### Übungsaufgaben
1 > Welche beiden Hormone werden laut dem Text über Panikstörungen in der Stress-Situation ausgeschüttet?
2 > Fassen Sie den Absatz aus dem Text über Panikstörungen, der mit „Dadurch entsteht eine Stress-Situation“ beginnt, als kurze Liste zusammen.

### Textauszug
________________

Ursachen einer Panikattacke

Wie eine Panikstörung entsteht und aufrecht erhalten wird

Erst wenn Panikattacken wiederholt auftreten, spricht man von einer Panikstörung. Das wiederholte Auftreten wird begünstigt durch die Angst vor einer nächsten Attacke, also der "Angst vor der Angst". Ständig horcht der Betroffene in sich hinein, bewertet seine körperlichen Reaktionen. Sind Herzschlag und Atmung normal? Tauchen die Schmerzen in der Brust oder das Ohnmachtsgefühl wieder auf? Jede kleinste körperliche Veränderung, auch aufgrund körperlicher Anstrengungen, wird als Gefahr, als Anzeichen einer neuen Attacke bewertet.

Dadurch entsteht eine Stress-Situation im Körper, Adrenalin und Kortisol werden ausgeschüttet. Der Körper wird in erhöhte Alarmbereitschaft versetzt, bereitet sich auf Kampf oder Flucht vor. Blutgefäße verengen sich, der Kreislauf kommt auf Hochtouren, die Atmung wird beschleunigt. Dabei handelt es sich aber nur um einen falschen Alarm, da gar keine Gefährdungssituation vorliegt! Die Betroffenen bewerten sie jedoch als solche und entwickeln auf diese Weise ein gestörtes Körperbewusstsein.

Steigende Angst bereitet die nächste Panikattacke vor

Die Angst vor bestimmten Gefühlen und Gedanken steigt, führt zu einer Daueranspannung und bereitet somit schon die nächste Panikattacke vor. Ein Teufelskreis beginnt. Die Angst wird zum ständigen Begleiter und beeinflusst immer mehr das gesamte Leben. Meist kommt eine weitere Komplikation hinzu.

________________

### Daten zur Durchsicht

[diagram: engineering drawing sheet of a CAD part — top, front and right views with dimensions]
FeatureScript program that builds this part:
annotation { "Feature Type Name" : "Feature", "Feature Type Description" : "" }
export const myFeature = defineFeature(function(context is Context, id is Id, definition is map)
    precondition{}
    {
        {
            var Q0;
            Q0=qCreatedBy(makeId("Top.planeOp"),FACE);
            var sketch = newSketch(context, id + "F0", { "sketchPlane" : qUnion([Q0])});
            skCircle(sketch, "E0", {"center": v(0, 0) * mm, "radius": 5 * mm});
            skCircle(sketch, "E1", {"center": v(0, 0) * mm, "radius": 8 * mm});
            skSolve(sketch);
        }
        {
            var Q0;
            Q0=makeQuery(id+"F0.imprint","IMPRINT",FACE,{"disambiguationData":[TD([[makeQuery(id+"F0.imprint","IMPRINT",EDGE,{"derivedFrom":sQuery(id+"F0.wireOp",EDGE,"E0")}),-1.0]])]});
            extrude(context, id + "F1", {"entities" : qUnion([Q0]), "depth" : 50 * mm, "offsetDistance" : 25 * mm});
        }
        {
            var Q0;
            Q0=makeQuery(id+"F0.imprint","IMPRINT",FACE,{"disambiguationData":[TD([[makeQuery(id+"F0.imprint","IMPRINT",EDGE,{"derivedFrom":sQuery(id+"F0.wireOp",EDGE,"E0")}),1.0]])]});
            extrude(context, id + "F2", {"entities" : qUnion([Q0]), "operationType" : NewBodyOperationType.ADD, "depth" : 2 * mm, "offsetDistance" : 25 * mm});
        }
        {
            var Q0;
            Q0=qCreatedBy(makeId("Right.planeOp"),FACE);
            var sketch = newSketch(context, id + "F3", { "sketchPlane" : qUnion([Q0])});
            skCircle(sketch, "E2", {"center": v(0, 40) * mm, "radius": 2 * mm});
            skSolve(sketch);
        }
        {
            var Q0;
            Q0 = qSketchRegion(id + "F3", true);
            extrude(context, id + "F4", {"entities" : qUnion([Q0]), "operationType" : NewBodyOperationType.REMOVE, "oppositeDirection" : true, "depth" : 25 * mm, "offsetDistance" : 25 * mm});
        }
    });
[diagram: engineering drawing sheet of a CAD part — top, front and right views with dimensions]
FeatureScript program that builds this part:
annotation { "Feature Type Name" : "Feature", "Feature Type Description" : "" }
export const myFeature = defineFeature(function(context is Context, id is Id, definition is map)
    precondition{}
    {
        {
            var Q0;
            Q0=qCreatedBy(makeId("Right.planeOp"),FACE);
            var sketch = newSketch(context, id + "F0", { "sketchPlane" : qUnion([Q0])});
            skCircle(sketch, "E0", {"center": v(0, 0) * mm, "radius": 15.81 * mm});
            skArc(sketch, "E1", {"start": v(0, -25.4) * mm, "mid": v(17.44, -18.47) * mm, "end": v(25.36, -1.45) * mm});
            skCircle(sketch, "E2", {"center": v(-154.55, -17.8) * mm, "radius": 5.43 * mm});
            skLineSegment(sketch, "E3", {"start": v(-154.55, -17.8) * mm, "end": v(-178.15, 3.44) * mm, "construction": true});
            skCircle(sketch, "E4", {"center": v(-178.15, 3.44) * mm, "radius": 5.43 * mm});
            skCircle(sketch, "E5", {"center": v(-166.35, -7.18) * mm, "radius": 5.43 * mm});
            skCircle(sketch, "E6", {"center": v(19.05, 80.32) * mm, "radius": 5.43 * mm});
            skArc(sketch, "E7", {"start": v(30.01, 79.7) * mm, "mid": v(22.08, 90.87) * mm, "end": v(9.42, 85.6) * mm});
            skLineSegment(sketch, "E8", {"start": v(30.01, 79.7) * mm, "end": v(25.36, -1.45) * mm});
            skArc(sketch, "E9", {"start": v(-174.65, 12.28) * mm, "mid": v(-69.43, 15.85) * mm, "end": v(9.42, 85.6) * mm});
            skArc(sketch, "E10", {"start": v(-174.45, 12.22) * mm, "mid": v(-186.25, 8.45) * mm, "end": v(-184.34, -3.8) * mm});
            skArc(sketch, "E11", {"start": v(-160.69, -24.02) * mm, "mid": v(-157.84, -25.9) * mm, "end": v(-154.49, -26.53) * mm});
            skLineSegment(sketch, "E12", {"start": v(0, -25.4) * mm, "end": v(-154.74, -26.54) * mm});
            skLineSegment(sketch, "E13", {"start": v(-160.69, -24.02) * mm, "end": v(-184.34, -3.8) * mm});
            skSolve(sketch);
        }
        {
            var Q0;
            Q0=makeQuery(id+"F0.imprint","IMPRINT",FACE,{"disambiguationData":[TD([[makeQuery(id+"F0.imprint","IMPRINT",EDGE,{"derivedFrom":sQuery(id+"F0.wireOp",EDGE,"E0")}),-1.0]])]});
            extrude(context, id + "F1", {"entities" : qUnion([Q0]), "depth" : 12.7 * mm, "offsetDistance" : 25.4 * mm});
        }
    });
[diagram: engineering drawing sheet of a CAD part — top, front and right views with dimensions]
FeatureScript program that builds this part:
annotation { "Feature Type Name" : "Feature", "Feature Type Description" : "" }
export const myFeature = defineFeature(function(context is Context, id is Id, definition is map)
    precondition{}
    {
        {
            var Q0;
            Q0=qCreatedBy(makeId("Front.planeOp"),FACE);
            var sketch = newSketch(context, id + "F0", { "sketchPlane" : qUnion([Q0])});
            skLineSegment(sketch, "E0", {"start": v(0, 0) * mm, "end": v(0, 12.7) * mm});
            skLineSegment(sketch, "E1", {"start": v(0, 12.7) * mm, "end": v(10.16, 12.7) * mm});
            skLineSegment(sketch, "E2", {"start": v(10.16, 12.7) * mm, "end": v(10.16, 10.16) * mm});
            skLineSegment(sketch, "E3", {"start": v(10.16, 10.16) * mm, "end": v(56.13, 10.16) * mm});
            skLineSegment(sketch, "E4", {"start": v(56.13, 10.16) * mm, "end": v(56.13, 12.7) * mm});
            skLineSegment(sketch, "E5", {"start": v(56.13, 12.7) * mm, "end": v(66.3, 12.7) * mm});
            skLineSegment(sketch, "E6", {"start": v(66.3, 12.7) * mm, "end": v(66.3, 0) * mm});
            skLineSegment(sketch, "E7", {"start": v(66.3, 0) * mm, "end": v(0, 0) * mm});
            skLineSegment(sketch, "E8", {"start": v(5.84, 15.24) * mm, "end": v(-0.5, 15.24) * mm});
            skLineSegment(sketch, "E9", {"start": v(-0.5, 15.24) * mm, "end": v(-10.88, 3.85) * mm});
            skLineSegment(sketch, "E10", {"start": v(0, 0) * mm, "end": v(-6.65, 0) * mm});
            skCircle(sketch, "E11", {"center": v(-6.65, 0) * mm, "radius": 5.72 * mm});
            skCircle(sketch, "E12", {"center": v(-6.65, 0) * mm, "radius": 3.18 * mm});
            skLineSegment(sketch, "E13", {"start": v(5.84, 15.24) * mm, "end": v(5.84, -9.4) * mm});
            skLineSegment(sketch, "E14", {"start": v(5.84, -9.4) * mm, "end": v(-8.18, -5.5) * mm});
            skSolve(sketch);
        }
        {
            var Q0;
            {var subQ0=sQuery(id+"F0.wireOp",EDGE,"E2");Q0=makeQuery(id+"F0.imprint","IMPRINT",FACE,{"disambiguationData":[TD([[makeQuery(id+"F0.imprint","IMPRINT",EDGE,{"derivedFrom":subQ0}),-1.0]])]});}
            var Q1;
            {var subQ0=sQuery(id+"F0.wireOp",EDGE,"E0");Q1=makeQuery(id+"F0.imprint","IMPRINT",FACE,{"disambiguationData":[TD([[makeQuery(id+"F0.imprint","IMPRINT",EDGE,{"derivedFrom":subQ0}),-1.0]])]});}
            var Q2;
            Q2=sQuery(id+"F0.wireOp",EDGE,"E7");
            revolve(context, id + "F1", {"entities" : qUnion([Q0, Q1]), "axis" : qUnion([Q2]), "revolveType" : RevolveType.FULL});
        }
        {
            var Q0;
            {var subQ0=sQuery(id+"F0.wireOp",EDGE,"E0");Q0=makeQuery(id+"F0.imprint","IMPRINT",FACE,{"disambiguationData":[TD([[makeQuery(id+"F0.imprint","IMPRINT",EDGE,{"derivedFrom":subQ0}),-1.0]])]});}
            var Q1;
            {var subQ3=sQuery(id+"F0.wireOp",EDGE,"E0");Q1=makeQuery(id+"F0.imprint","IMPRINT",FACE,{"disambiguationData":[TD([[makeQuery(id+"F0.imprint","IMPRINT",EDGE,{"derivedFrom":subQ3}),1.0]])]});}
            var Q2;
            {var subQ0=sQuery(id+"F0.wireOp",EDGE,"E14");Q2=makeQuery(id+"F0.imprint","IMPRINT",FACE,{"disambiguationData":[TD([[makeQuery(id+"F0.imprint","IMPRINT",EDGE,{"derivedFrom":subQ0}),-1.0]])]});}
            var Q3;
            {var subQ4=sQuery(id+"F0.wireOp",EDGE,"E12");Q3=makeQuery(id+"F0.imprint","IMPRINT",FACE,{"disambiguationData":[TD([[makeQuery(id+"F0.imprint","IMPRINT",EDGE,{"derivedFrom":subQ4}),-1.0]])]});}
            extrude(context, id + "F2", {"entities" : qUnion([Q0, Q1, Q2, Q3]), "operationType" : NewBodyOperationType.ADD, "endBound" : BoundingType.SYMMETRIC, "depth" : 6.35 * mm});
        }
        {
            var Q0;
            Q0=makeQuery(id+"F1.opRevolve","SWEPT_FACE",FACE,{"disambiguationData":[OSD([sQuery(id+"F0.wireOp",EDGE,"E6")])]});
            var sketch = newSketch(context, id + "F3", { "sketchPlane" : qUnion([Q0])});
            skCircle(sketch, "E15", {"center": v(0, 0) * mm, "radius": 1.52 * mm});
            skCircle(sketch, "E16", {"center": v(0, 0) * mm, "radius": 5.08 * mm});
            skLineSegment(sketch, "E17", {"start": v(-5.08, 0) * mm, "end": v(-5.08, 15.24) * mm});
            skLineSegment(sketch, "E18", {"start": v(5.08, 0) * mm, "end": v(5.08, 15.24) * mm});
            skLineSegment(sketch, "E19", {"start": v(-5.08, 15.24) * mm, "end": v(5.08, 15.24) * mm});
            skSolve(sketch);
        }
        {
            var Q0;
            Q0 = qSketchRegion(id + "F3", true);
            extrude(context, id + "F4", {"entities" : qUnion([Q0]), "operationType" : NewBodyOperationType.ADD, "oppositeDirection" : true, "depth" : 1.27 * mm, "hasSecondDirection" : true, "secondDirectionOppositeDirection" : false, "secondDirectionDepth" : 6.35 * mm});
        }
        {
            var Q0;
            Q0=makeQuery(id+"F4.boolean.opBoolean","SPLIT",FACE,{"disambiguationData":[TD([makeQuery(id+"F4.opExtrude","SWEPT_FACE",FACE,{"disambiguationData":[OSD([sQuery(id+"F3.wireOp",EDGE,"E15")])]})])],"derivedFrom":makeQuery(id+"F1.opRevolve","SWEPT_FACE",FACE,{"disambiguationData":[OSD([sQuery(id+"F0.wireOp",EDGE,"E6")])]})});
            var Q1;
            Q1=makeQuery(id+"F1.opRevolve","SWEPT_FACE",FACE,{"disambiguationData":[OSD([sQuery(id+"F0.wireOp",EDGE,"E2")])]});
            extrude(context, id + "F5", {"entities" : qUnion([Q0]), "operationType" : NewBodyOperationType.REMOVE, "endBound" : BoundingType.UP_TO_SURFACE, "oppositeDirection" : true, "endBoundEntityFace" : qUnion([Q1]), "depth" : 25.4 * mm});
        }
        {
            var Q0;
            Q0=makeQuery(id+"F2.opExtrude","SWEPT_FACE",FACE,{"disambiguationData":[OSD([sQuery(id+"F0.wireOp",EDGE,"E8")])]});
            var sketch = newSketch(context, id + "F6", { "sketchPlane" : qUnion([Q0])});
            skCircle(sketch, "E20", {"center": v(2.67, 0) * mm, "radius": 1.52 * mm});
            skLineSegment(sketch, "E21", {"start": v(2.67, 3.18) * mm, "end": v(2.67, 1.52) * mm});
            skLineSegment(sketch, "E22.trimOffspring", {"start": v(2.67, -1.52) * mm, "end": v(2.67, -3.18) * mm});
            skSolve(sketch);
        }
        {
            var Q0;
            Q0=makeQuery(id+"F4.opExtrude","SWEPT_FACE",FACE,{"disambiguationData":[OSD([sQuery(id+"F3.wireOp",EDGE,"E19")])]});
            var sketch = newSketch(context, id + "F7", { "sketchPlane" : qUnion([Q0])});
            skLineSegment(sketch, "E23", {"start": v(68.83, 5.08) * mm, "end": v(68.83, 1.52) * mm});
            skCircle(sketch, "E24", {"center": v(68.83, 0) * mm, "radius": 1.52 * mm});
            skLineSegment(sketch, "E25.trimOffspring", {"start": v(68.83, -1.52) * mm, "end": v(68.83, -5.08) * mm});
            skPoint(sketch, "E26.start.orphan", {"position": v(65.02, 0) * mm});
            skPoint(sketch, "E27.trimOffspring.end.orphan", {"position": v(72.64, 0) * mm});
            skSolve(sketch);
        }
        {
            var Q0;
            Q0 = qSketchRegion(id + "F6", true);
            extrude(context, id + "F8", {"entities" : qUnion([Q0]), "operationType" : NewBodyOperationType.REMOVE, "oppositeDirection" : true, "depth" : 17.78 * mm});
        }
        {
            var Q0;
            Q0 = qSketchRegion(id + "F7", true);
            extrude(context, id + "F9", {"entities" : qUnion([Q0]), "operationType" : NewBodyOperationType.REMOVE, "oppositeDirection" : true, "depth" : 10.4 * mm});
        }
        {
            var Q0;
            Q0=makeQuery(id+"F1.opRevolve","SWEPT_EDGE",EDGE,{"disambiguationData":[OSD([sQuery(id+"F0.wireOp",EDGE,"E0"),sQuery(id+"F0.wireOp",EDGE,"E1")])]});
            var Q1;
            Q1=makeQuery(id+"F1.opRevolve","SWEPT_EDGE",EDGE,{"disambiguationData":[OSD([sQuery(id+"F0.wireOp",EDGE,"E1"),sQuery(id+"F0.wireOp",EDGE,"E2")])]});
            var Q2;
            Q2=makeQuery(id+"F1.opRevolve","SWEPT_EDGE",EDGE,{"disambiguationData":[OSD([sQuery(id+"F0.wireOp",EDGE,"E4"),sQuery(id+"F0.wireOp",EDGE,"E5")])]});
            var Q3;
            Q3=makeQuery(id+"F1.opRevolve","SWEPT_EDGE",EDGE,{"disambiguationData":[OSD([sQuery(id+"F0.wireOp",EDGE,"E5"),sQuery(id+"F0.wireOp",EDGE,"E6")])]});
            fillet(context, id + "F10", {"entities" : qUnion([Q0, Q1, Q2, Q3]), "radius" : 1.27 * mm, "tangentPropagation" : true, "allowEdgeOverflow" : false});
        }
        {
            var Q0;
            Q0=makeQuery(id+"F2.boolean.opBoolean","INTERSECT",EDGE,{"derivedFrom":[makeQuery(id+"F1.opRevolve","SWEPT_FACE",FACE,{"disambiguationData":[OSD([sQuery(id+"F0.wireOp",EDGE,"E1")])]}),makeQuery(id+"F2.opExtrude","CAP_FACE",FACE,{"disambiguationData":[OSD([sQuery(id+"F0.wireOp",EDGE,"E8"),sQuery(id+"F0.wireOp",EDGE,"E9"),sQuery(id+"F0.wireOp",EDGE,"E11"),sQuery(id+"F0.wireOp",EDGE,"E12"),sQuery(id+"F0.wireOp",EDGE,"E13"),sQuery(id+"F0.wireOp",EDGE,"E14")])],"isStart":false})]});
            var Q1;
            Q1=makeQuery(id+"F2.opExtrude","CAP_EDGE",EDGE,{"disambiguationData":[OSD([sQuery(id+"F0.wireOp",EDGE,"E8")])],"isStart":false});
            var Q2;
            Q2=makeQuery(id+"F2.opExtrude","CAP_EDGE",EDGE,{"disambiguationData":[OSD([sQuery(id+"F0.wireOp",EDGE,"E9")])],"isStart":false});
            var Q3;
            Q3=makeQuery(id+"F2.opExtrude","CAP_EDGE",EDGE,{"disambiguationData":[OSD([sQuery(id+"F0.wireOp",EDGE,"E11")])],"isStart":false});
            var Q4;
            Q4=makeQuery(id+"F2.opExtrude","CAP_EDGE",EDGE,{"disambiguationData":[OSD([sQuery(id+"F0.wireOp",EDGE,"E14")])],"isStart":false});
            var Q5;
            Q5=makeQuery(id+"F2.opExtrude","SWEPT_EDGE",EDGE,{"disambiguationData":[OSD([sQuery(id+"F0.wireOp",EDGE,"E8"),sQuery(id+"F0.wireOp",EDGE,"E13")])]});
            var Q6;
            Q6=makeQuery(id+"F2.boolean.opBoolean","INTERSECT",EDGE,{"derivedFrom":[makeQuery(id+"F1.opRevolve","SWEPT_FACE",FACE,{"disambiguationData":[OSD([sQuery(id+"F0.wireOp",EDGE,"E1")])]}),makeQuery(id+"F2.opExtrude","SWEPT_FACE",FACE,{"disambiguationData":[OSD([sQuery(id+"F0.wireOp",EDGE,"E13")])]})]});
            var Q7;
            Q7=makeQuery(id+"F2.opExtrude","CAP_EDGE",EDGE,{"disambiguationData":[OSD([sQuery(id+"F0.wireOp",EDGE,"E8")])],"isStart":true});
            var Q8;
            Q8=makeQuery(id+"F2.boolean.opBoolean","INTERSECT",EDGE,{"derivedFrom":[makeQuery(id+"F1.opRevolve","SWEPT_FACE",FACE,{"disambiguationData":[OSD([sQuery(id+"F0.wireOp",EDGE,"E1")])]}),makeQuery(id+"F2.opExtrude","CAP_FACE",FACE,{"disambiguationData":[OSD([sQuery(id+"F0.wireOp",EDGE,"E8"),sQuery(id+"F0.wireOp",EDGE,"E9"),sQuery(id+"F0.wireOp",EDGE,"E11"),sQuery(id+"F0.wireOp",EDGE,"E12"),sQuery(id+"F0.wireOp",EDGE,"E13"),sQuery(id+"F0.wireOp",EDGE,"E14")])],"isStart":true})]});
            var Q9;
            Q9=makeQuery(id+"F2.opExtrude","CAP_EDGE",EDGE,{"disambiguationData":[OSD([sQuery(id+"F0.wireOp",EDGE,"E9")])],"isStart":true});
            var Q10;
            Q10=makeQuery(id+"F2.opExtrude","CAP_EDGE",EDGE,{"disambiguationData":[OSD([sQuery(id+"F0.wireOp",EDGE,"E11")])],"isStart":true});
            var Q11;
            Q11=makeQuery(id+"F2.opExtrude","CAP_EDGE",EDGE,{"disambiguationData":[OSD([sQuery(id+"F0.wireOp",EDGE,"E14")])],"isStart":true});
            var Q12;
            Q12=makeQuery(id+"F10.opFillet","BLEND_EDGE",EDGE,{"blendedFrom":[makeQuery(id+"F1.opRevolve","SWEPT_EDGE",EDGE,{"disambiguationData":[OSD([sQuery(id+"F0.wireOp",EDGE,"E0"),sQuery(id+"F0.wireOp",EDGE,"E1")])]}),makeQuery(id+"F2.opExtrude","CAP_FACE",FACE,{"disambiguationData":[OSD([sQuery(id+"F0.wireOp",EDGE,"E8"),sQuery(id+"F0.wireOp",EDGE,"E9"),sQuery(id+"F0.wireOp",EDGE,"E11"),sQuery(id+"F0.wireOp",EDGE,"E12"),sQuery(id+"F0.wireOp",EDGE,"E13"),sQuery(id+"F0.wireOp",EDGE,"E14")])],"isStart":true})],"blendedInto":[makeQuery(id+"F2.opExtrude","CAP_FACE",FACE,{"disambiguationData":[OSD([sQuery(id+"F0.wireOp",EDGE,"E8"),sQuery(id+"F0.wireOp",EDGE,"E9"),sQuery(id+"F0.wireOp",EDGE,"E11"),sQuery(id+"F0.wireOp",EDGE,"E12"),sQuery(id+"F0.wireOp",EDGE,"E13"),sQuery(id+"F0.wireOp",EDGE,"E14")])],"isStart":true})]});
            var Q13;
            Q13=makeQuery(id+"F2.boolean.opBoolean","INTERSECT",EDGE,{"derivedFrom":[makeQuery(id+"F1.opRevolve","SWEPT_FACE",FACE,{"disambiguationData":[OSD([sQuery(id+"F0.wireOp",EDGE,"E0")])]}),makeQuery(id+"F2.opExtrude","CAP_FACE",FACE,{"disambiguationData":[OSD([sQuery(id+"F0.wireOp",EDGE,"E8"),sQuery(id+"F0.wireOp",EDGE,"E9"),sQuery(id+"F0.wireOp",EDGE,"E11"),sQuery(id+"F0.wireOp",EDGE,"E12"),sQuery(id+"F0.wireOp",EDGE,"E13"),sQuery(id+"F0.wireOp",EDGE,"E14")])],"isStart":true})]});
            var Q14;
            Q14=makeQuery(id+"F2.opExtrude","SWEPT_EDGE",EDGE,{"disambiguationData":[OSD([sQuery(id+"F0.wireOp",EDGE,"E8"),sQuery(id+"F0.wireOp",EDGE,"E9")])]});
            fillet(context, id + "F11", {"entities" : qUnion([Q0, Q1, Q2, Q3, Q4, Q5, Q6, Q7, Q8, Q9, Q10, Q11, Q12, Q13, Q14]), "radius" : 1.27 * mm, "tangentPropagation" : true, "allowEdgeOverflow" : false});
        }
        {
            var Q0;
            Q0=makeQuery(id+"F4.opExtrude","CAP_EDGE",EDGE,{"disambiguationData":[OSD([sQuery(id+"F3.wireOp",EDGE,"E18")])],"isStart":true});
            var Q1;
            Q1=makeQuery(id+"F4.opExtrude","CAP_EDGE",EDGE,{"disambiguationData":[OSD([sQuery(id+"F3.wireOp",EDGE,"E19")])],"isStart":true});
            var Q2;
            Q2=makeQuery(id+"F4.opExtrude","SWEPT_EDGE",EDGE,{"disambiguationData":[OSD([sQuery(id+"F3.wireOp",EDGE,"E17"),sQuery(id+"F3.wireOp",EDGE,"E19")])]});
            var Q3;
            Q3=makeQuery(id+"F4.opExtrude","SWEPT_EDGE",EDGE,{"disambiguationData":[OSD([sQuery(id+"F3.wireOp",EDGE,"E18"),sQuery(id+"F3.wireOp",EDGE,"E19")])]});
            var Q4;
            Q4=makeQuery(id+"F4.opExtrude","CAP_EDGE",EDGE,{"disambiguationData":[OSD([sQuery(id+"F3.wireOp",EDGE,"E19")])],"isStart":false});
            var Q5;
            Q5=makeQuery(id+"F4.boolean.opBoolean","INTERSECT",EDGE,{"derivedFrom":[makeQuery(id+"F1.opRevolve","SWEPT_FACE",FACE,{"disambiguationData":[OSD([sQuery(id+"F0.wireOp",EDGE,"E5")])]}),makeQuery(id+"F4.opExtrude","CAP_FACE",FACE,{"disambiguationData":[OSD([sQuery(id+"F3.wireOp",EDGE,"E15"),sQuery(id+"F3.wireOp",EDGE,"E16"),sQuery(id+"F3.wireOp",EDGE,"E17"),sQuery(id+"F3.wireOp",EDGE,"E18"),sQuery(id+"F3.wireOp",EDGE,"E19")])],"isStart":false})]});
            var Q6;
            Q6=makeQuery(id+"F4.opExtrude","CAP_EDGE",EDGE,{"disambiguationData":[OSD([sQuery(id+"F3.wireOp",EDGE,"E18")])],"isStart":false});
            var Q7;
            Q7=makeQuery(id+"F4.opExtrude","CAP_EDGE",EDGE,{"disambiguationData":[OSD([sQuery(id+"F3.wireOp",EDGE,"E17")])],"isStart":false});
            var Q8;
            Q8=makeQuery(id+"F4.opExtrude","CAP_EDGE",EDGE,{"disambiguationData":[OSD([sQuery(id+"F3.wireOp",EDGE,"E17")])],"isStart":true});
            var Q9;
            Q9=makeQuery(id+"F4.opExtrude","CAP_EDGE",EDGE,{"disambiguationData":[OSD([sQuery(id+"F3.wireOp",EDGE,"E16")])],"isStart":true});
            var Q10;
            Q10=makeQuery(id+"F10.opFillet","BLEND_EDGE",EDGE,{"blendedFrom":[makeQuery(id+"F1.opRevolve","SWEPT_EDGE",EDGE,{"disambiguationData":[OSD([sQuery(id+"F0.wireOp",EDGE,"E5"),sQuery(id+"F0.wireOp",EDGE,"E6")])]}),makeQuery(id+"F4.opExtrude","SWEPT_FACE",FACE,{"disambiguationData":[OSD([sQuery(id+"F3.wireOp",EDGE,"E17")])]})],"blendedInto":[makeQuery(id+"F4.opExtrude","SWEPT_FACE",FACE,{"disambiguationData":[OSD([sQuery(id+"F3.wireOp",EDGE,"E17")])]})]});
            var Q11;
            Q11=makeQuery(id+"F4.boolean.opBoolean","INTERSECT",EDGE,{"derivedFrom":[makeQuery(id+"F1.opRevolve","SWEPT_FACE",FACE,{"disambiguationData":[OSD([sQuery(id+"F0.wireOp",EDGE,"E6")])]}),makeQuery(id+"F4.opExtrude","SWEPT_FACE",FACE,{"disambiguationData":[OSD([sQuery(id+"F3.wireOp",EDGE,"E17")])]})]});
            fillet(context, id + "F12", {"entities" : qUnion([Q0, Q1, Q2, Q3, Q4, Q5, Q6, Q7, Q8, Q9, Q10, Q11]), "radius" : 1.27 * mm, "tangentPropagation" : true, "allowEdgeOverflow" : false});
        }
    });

________________

### Lösungen
1 > Adrenalin und Kortisol.

2 >
- Stress im Körper: Adrenalin und Kortisol werden ausgeschüttet
- Erhöhte Alarmbereitschaft, der Körper bereitet sich auf Kampf oder Flucht vor
- Blutgefäße verengen sich, der Kreislauf läuft auf Hochtouren, die Atmung wird schneller
- Es ist nur ein falscher Alarm, denn es besteht keine Gefahr
- Die Betroffenen werten ihn trotzdem als Gefahr und entwickeln so ein gestörtes Körperbewusstsein